Assignment: Repeat the listing below in full and exactly, but without its pictures.

· · · ·

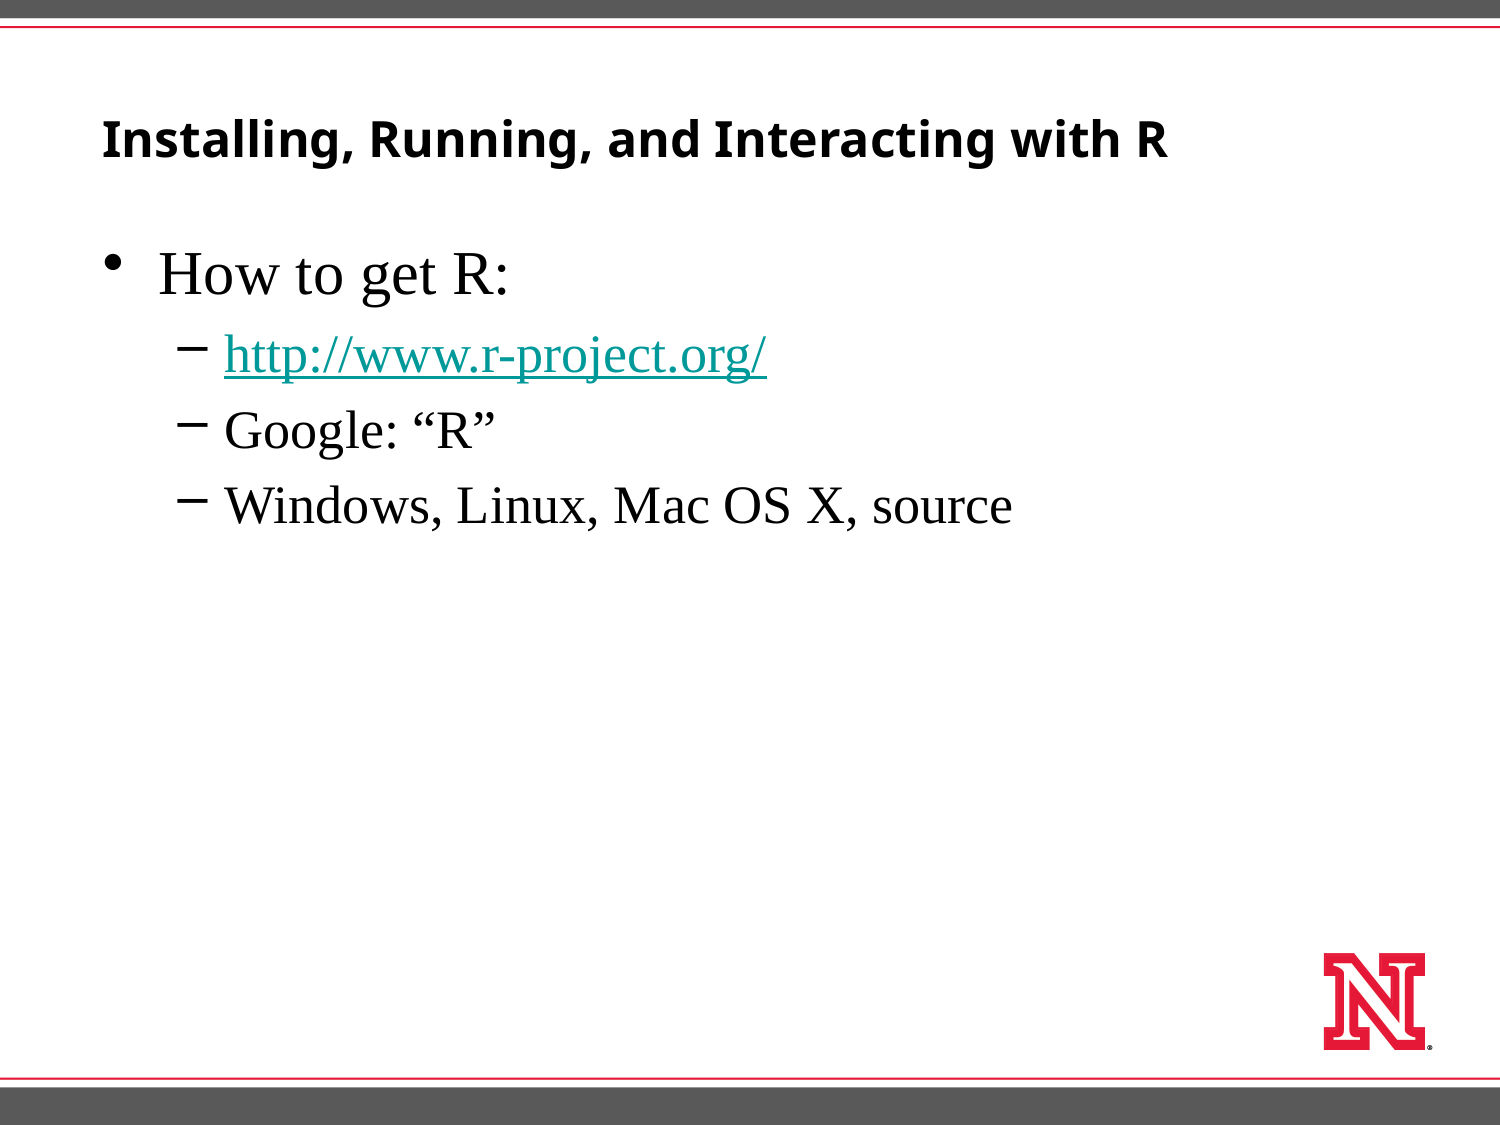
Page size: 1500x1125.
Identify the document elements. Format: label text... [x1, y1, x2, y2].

list How to get R: http://www.r-project.org/ Google: “R” Windows, Linux, Mac OS X, source [87, 224, 1363, 900]
picture [0, 0, 1500, 1125]
title Installing, Running, and Interacting with R [87, 99, 1363, 213]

· · · ·

Exercise response:
Page size: 1500x1125.
Identify the document elements. Format: label text... [x1, y1, x2, y2].

list How to get R: http://www.r-project.org/ Google: “R” Windows, Linux, Mac OS X, source [87, 224, 1363, 900]
picture [0, 0, 1500, 1125]
title Installing, Running, and Interacting with R [87, 99, 1363, 213]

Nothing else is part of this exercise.